As with many university administrations, ours is deeply concerned with faculty productivity.  There’s a prevailing attitude among upper administrators and, apparently, our Board of Trustees, that surely there are many faculty somewhere on campus not doing their jobs, especially in terms of research.  Accordingly, the administration insisted on several principles in our contracts: continuing to have at least some part of compensation based upon merit, having fine gradations in the policies, and having merit based only on one-year scores as opposed to the three-year averages.  One could say, hey, if you’re being productive, then what’s the worry?

Here’s the worry: the question is not whether faculty are being productive, but what kinds of things faculty are doing.  And going to this new regime, if it’s not done well, will reward a constant stream of mediocre, comparatively meaningless work and punish risk-taking and long-term projects, precisely where academics are most moved forward.

The academic treadmill

The academic treadmill

Think of what kind of research or creative activity is most impactful on the profession, most meaningful to those who do it, and of most interest to humans outside the academy.  Chances are, we’re not talking about the shorter, small-bore articles in the explosion of academic journals over the past couple of decades, one that with online publishing shows no signs of abating.  Rather, it’s risky research, which sometimes comes up with an interesting result — and sometimes doesn’t.  It’s articles or books that because they take more data, or more time in the archives, or simply more time to think through, can be years in the making.  Having a reward system that insists upon a level of productivity, including grants and/or publications or creative activity, every year discourages that kind of risk or long-term thinking.  Rather, it leads people to crank out small-bore stuff to make sure that they meet what are now considered annual minimums.
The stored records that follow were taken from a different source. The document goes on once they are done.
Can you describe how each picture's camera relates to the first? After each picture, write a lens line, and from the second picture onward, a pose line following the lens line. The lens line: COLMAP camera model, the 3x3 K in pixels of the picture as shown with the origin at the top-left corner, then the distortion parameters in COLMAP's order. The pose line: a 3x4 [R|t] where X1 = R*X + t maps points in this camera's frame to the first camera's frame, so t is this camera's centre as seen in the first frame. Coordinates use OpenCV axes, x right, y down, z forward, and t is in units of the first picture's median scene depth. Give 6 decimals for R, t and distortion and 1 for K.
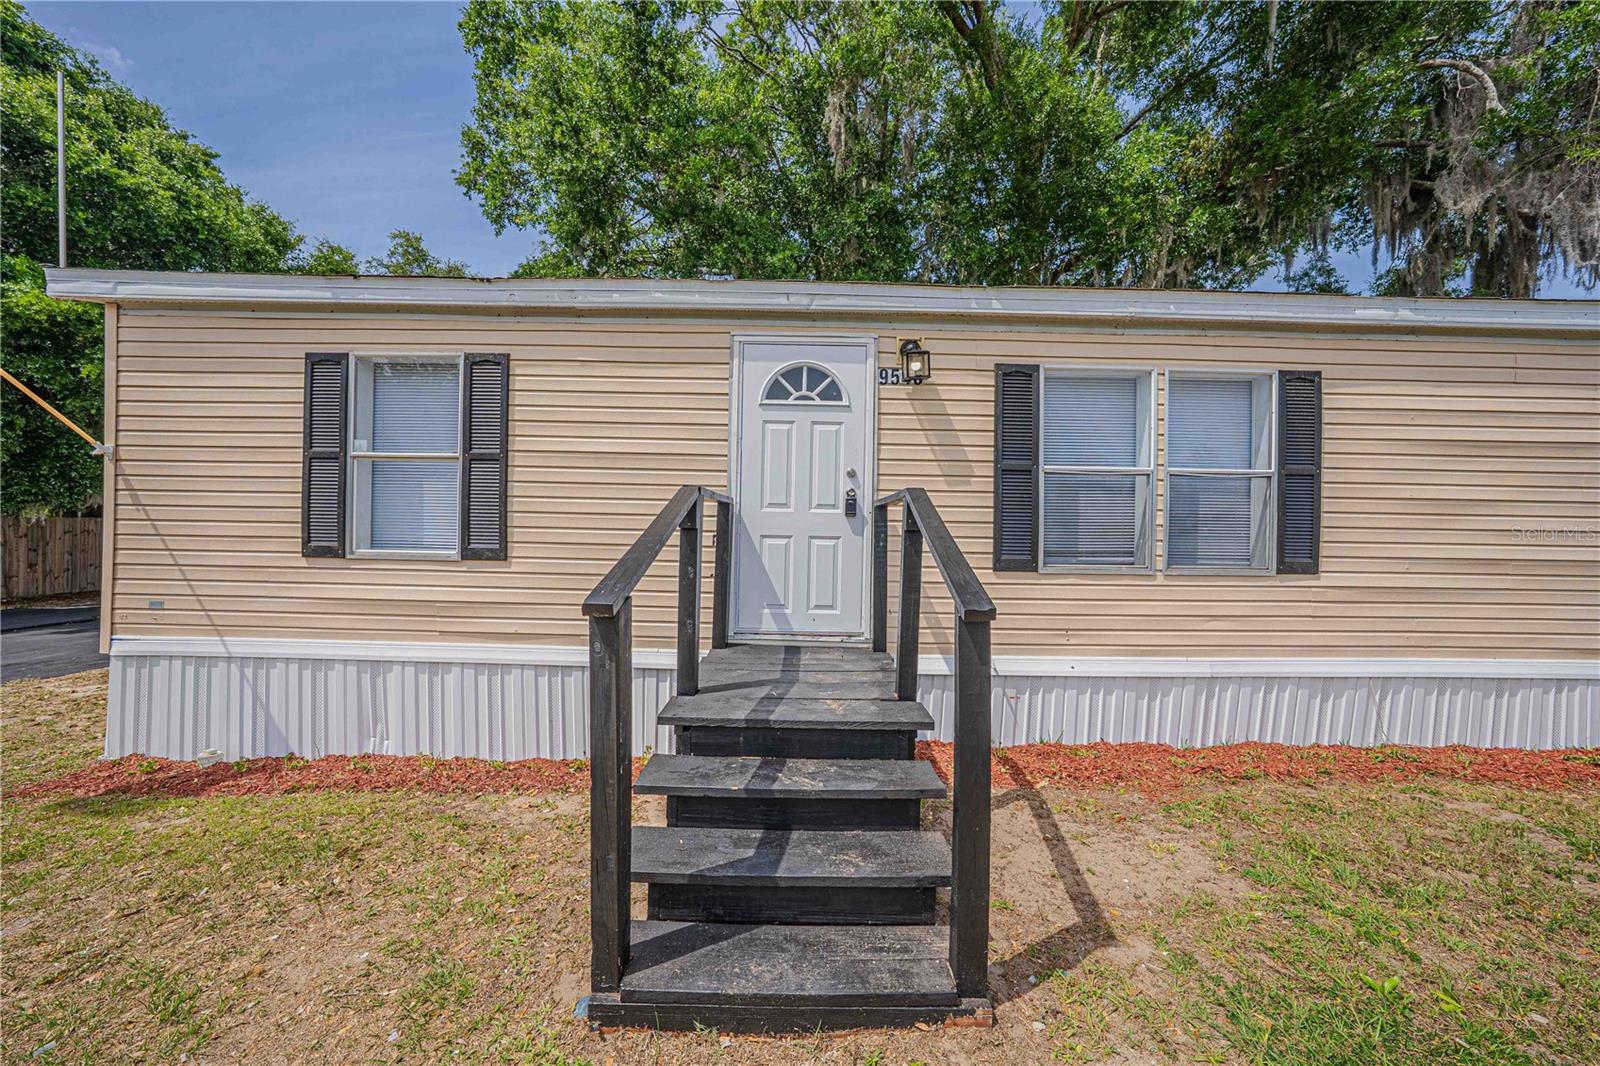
lens RADIAL K [[553.6, 0, 801.5], [0, 553.6, 527.3], [0, 0, 1]] dist [-0.001439, 0.000088]
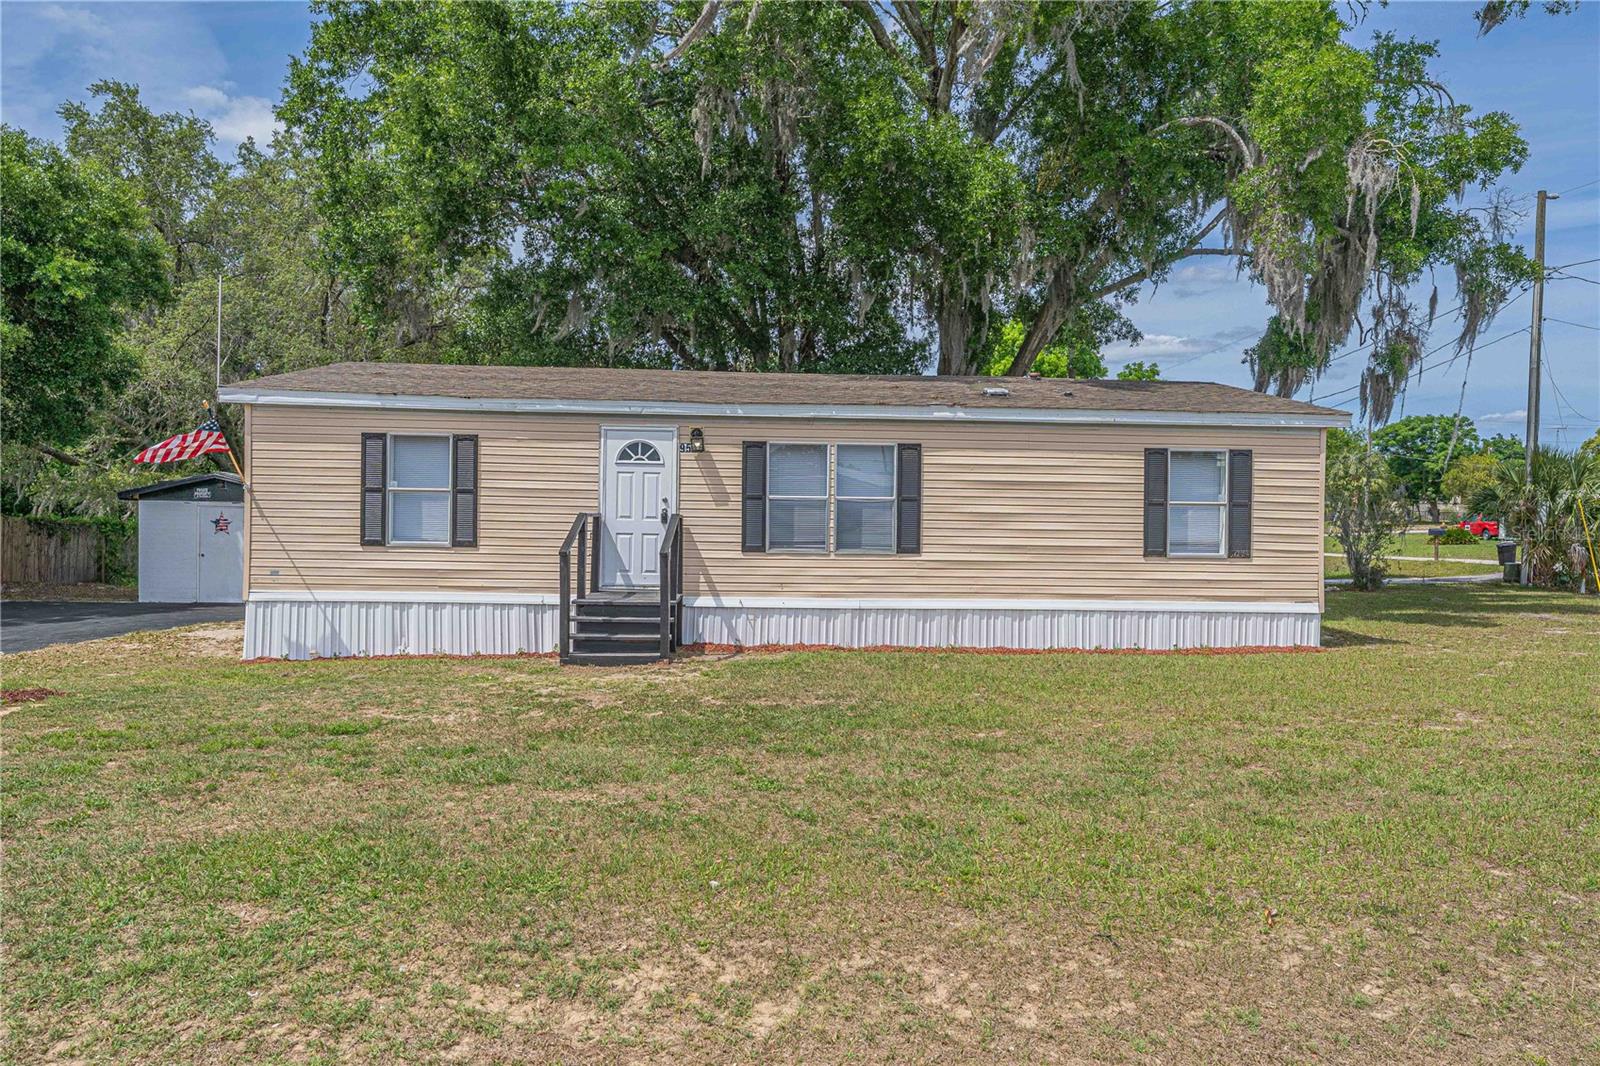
lens RADIAL K [[1086.0, 0, 796.2], [0, 1086.0, 532.1], [0, 0, 1]] dist [0.006808, 0.002273]
pose [[0.998873, -0.001696, 0.047423, 0.353043], [0.001005, 0.999893, 0.014600, -0.041322], [-0.047443, -0.014536, 0.998768, -2.643528]]
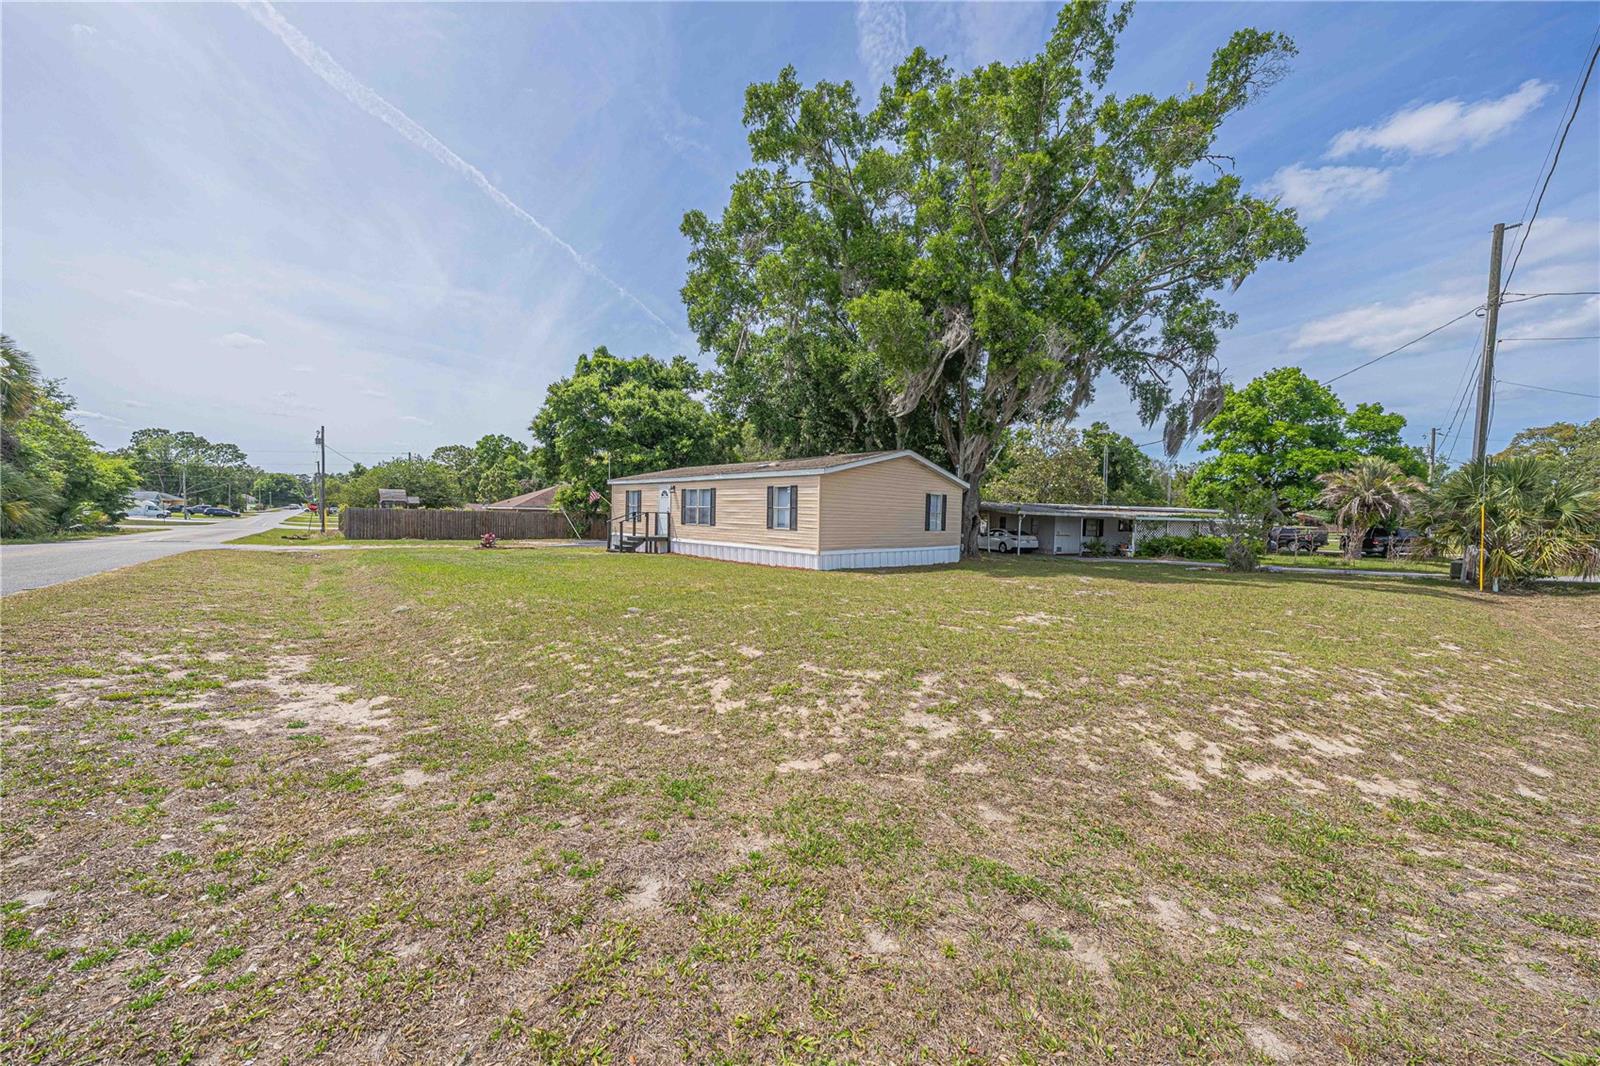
lens RADIAL K [[553.6, 0, 801.5], [0, 553.6, 527.3], [0, 0, 1]] dist [-0.001439, 0.000088]
pose [[0.684302, 0.017880, -0.728979, 5.459670], [-0.010685, 0.999838, 0.014492, 0.012755], [0.729120, -0.002128, 0.684382, -2.067097]]
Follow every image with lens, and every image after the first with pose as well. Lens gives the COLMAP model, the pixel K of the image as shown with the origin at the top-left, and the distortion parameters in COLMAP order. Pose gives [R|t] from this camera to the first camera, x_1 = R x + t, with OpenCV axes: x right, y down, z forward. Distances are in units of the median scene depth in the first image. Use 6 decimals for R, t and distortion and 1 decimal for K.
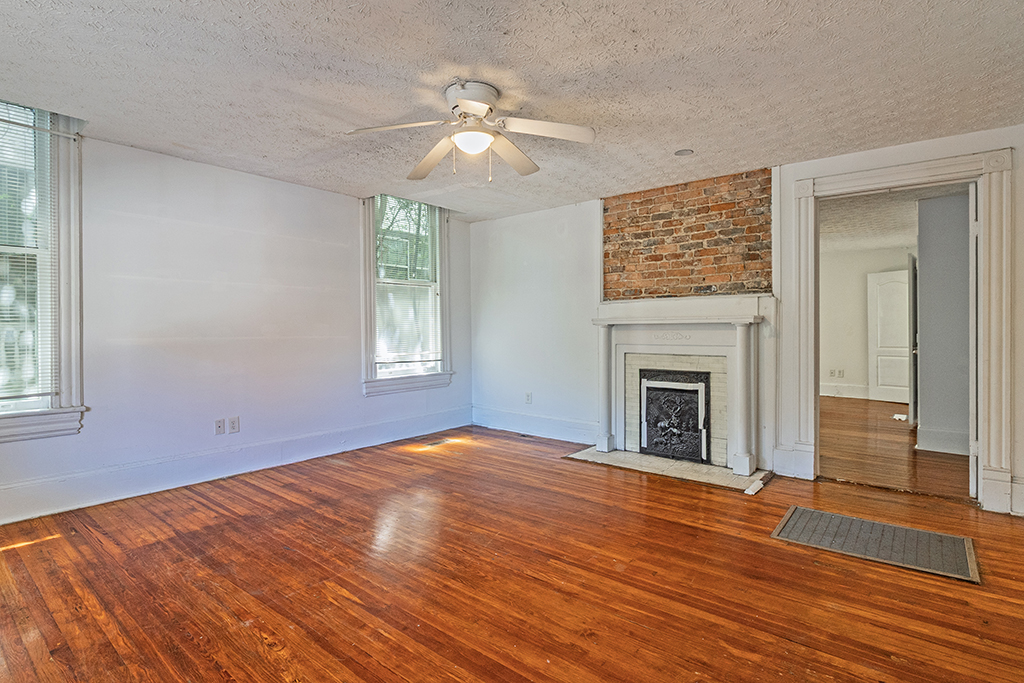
lens RADIAL K [[514.4, 0, 510.3], [0, 514.4, 338.4], [0, 0, 1]] dist [0.000101, -0.000438]
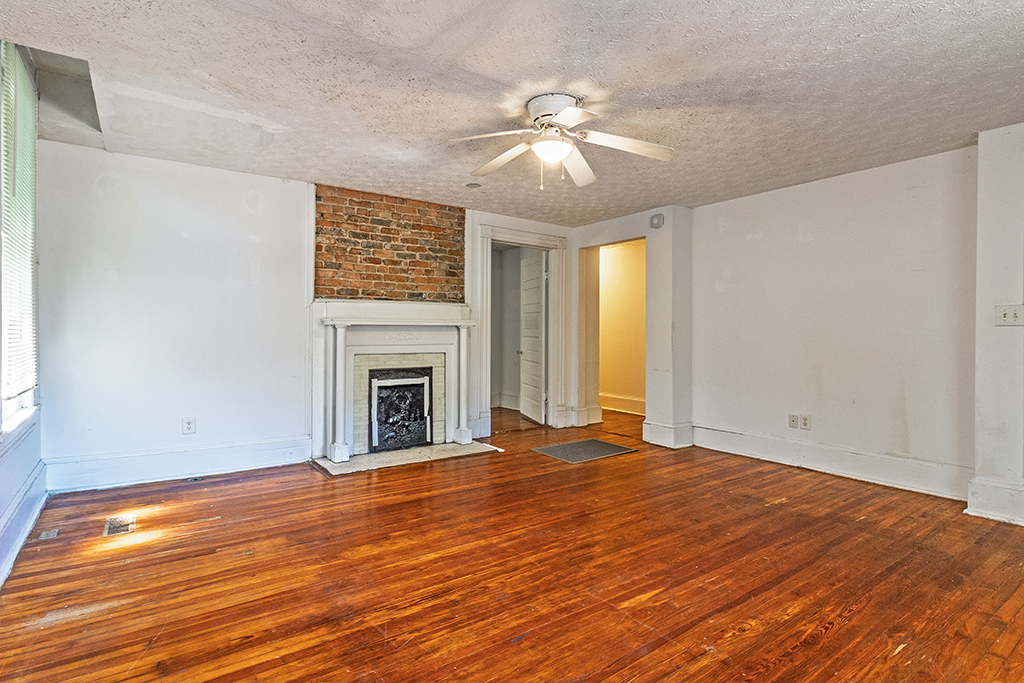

This is not to belittle the many smaller advances and accretions of knowledge necessary to make those bigger leaps.  Those should be counted and valued, too.  But the labor necessary for such efforts would be captured in either a fine or broad evaluation system, and whether using one-, three-, or five-year averages.  Using longer-term averages allows faculty to do the smaller stuff on a more regular basis, or the bigger stuff while working on a longer horizon.

Of course, there are still ways to jerry-rig  one-year systems to account, somewhat, for longer-term or riskier activity: include works in progress, applications, submissions, and so forth.  But that makes evaluating such work very difficult, tricky, and time-consuming.  Great — let’s spend even more time writing out our merit reports and evaluating each other, and even less time teaching and doing research.

A university that actually valued research, and the faculty who do it, would trust its faculty more, and be wiling to give its faculty space and time to do their work.  That’s necessary for great research and great universities.  BGSU My esteemed university, on the other hand, is suspicious of its faculty and has little understanding of research beyond the vague sense that it should raise revenue (the same way our current bean-counters think of students: as a source of revenue).  And so it tries to make sure we’re doing something, anything, every year, at the hidden expense of bigger and, perhaps, better things.

In other words, at BGSU my esteemed university, we’re not only mediocre, but we’re trying to enforce and reward mediocrity.